* [Request 1]: In the rows below, edit the lines starting at the line that contains "Depois de adicionar" and ending after the line that contains "Depois de criar" so that "SDK da Web" becomes "Web SDK", with all else left unchanged. Return only those lines.

* [Selected extract]:
########################################

How to get a pointer type's pointed type?

Question

I have a pointer type Ptr. It might be T*, unique_ptr, shared_ptr, or others. How to get its pointed type at compilation time? I try the following but failed

template<class Ptr>
void f()
{
    typedef decltype(*Ptr()) T; // give unexpected results
}

The following deleted answer works very well.

typedef typename std::remove_reference<decltype(*std::declval<Ptr>())>::type T;

Answer 1

This is one way to do it.

Create a helper class, with appropriate specializations to deduce the pointer type.

template <typename T> Pointer;

template <typename T> Pointer<T*>
{
   typedef T Type;
};

template <typename T> Pointer<shared_ptr<T>>
{
   typedef T Type;
};

template <typename T> Pointer<unique_ptr<T>>
{
   typedef T Type;
};

template<class Ptr>
void f()

########################################

(Data records)
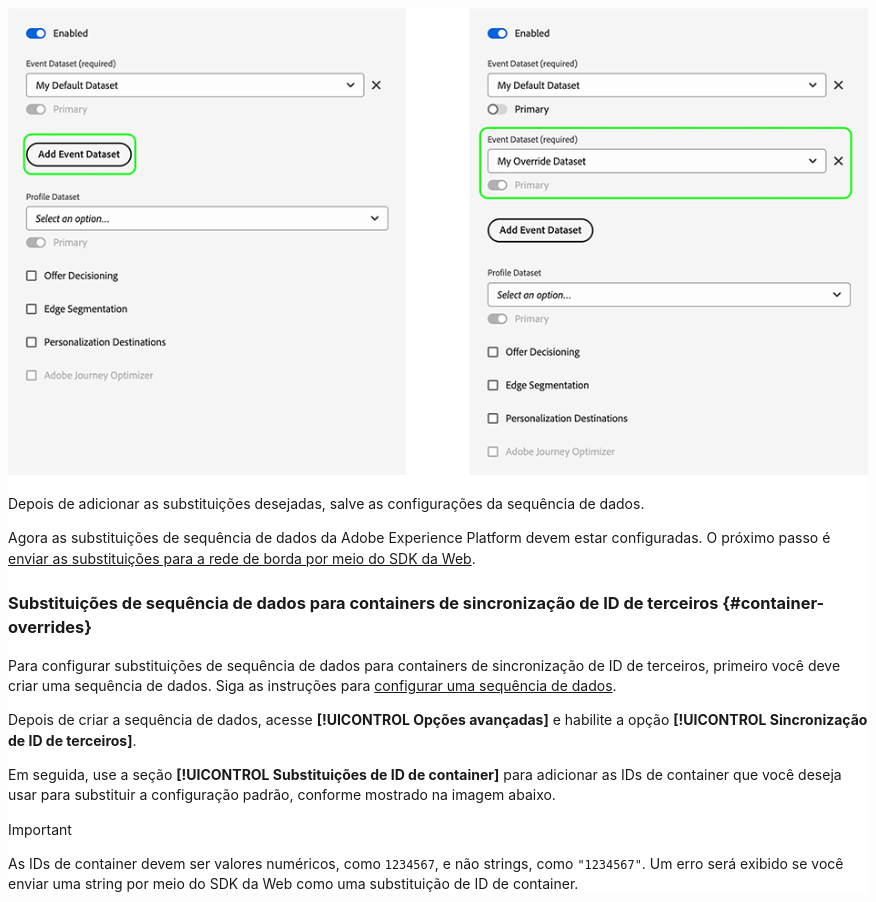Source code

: ![Captura de tela da interface das sequências de dados mostrando as configurações do serviço da Adobe Experience Platform, com as substituições de conjunto de dados de evento realçadas.](assets/overrides/override-aep.png)

Depois de adicionar as substituições desejadas, salve as configurações da sequência de dados.

Agora as substituições de sequência de dados da Adobe Experience Platform devem estar configuradas. O próximo passo é [enviar as substituições para a rede de borda por meio do SDK da Web](#send-overrides).

### Substituições de sequência de dados para containers de sincronização de ID de terceiros {#container-overrides}

Para configurar substituições de sequência de dados para containers de sincronização de ID de terceiros, primeiro você deve criar uma sequência de dados. Siga as instruções para [configurar uma sequência de dados](configure.md).

Depois de criar a sequência de dados, acesse **[!UICONTROL Opções avançadas]** e habilite a opção **[!UICONTROL Sincronização de ID de terceiros]**.

Em seguida, use a seção **[!UICONTROL Substituições de ID de container]** para adicionar as IDs de container que você deseja usar para substituir a configuração padrão, conforme mostrado na imagem abaixo.

>[!IMPORTANT]
>
>As IDs de container devem ser valores numéricos, como `1234567`, e não strings, como `"1234567"`. Um erro será exibido se você enviar uma string por meio do SDK da Web como uma substituição de ID de container.
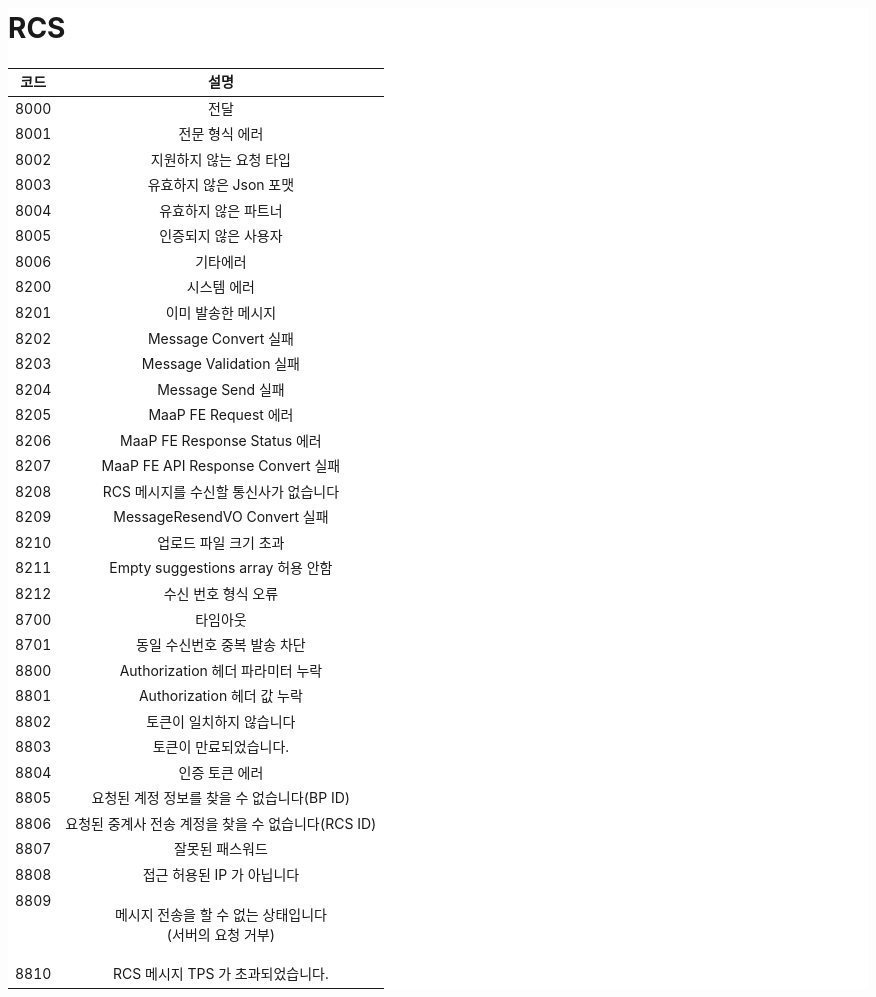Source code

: # RCS





|  코드  |                               설명                               |
| :--: | :------------------------------------------------------------: |
| 8000 |                               전달                               |
| 8001 |                            전문 형식 에러                            |
| 8002 |                          지원하지 않는 요청 타입                         |
| 8003 |                         유효하지 않은 Json 포맷                        |
| 8004 |                           유효하지 않은 파트너                          |
| 8005 |                           인증되지 않은 사용자                          |
| 8006 |                              기타에러                              |
| 8200 |                             시스템 에러                             |
| 8201 |                           이미 발송한 메시지                           |
| 8202 |                       Message Convert 실패                       |
| 8203 |                      Message Validation 실패                     |
| 8204 |                         Message Send 실패                        |
| 8205 |                       MaaP FE Request 에러                       |
| 8206 |                   MaaP FE Response Status 에러                   |
| 8207 |                 MaaP FE API Response Convert 실패                |
| 8208 |                     RCS 메시지를 수신할 통신사가 없습니다                     |
| 8209 |                   MessageResendVO Convert 실패                   |
| 8210 |                          업로드 파일 크기 초과                          |
| 8211 |                  Empty suggestions array 허용 안함                 |
| 8212 |                           수신 번호 형식 오류                          |
| 8700 |                              타임아웃                              |
| 8701 |                        동일 수신번호 중복 발송 차단                        |
| 8800 |                    Authorization 헤더 파라미터 누락                    |
| 8801 |                      Authorization 헤더 값 누락                     |
| 8802 |                          토큰이 일치하지 않습니다                         |
| 8803 |                          토큰이 만료되었습니다.                          |
| 8804 |                            인증 토큰 에러                            |
| 8805 |                   요청된 계정 정보를 찾을 수 없습니다(BP ID)                  |
| 8806 |                요청된 중계사 전송 계정을 찾을 수 없습니다(RCS ID)                |
| 8807 |                            잘못된 패스워드                            |
| 8808 |                        접근 허용된 IP 가 아닙니다                        |
| 8809 |           <p>메시지 전송을 할 수 없는 상태입니다<br>(서버의 요청 거부)</p>           |
| 8810 |                     RCS 메시지 TPS 가 초과되었습니다.                     |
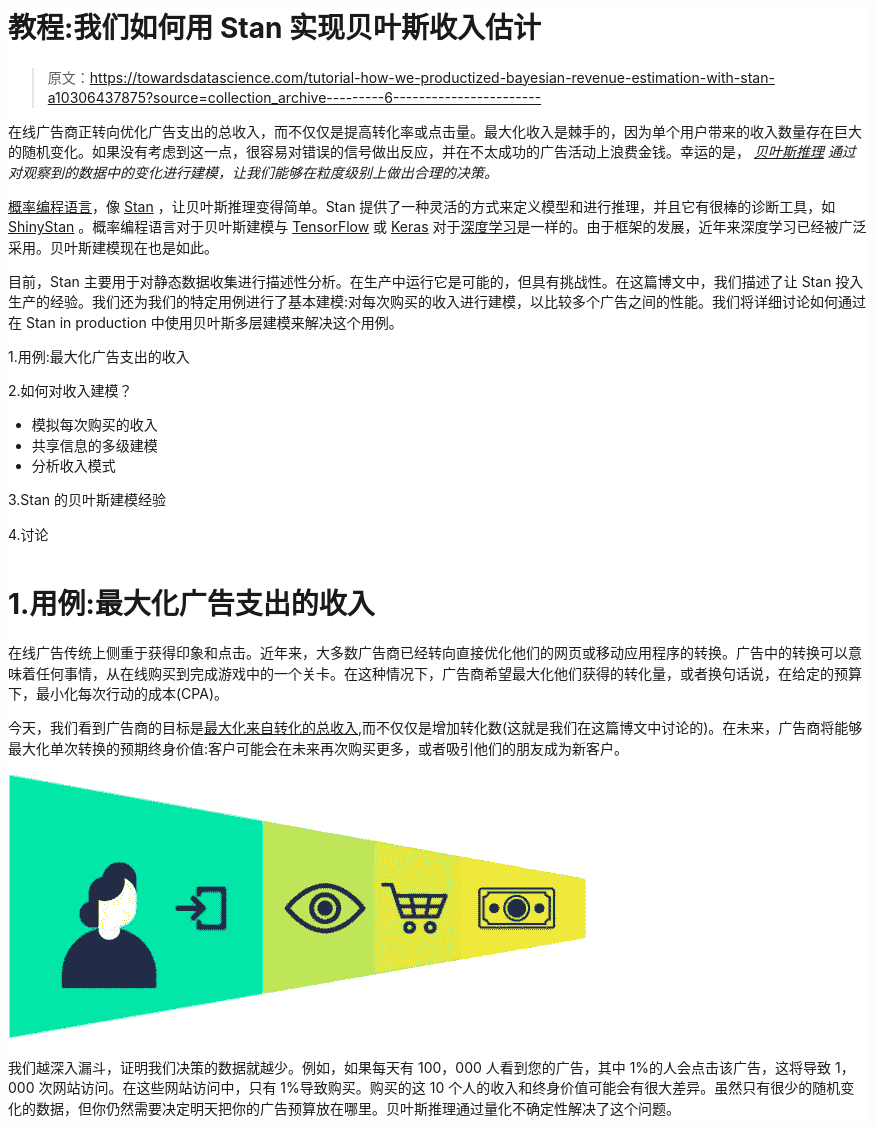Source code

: # 教程:我们如何用 Stan 实现贝叶斯收入估计

> 原文：<https://towardsdatascience.com/tutorial-how-we-productized-bayesian-revenue-estimation-with-stan-a10306437875?source=collection_archive---------6----------------------->

在线广告商正转向优化广告支出的总收入，而不仅仅是提高转化率或点击量。最大化收入是棘手的，因为单个用户带来的收入数量存在巨大的随机变化。如果没有考虑到这一点，很容易对错误的信号做出反应，并在不太成功的广告活动上浪费金钱。幸运的是， [*贝叶斯推理*](https://en.wikipedia.org/wiki/Bayesian_inference) *通过对观察到的数据中的变化进行建模，让我们能够在粒度级别上做出合理的决策。*

[概率编程语言](https://en.wikipedia.org/wiki/Probabilistic_programming_language)，像 [Stan](http://mc-stan.org/) ，让贝叶斯推理变得简单。Stan 提供了一种灵活的方式来定义模型和进行推理，并且它有很棒的诊断工具，如 [ShinyStan](https://github.com/stan-dev/shinystan) 。概率编程语言对于贝叶斯建模与 [TensorFlow](https://www.tensorflow.org/) 或 [Keras](https://keras.io/) 对于[深度学习](https://en.wikipedia.org/wiki/Deep_learning)是一样的。由于框架的发展，近年来深度学习已经被广泛采用。贝叶斯建模现在也是如此。

目前，Stan 主要用于对静态数据收集进行描述性分析。在生产中运行它是可能的，但具有挑战性。在这篇博文中，我们描述了让 Stan 投入生产的经验。我们还为我们的特定用例进行了基本建模:对每次购买的收入进行建模，以比较多个广告之间的性能。我们将详细讨论如何通过在 Stan in production 中使用贝叶斯多层建模来解决这个用例。

1.用例:最大化广告支出的收入

2.如何对收入建模？

*   模拟每次购买的收入
*   共享信息的多级建模
*   分析收入模式

3.Stan 的贝叶斯建模经验

4.讨论

# 1.用例:最大化广告支出的收入

在线广告传统上侧重于获得印象和点击。近年来，大多数广告商已经转向直接优化他们的网页或移动应用程序的转换。广告中的转换可以意味着任何事情，从在线购买到完成游戏中的一个关卡。在这种情况下，广告商希望最大化他们获得的转化量，或者换句话说，在给定的预算下，最小化每次行动的成本(CPA)。

今天，我们看到广告商的目标是[最大化来自转化的总收入](https://www.smartly.io/blog/manage-budgets-automatically-to-maximize-roas),而不仅仅是增加转化数(这就是我们在这篇博文中讨论的)。在未来，广告商将能够最大化单次转换的预期终身价值:客户可能会在未来再次购买更多，或者吸引他们的朋友成为新客户。

![](img/ff6114390a01a9983094af596c39150f.png)

我们越深入漏斗，证明我们决策的数据就越少。例如，如果每天有 100，000 人看到您的广告，其中 1%的人会点击该广告，这将导致 1，000 次网站访问。在这些网站访问中，只有 1%导致购买。购买的这 10 个人的收入和终身价值可能会有很大差异。虽然只有很少的随机变化的数据，但你仍然需要决定明天把你的广告预算放在哪里。贝叶斯推理通过量化不确定性解决了这个问题。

########################################

* [Request 2]: From the thread on pointer types, print the passage that begins at the words "I have a pointer" and stops after the words "works very well.", copied without any change.

* [Task answer 1]:
Depois de adicionar as substituições desejadas, salve as configurações da sequência de dados.

Agora as substituições de sequência de dados da Adobe Experience Platform devem estar configuradas. O próximo passo é [enviar as substituições para a rede de borda por meio do Web SDK](#send-overrides).

### Substituições de sequência de dados para containers de sincronização de ID de terceiros {#container-overrides}

Para configurar substituições de sequência de dados para containers de sincronização de ID de terceiros, primeiro você deve criar uma sequência de dados. Siga as instruções para [configurar uma sequência de dados](configure.md).

Depois de criar a sequência de dados, acesse **[!UICONTROL Opções avançadas]** e habilite a opção **[!UICONTROL Sincronização de ID de terceiros]**.

* [Task answer 2]:
I have a pointer type Ptr. It might be T*, unique_ptr, shared_ptr, or others. How to get its pointed type at compilation time? I try the following but failed

template<class Ptr>
void f()
{
    typedef decltype(*Ptr()) T; // give unexpected results
}

The following deleted answer works very well.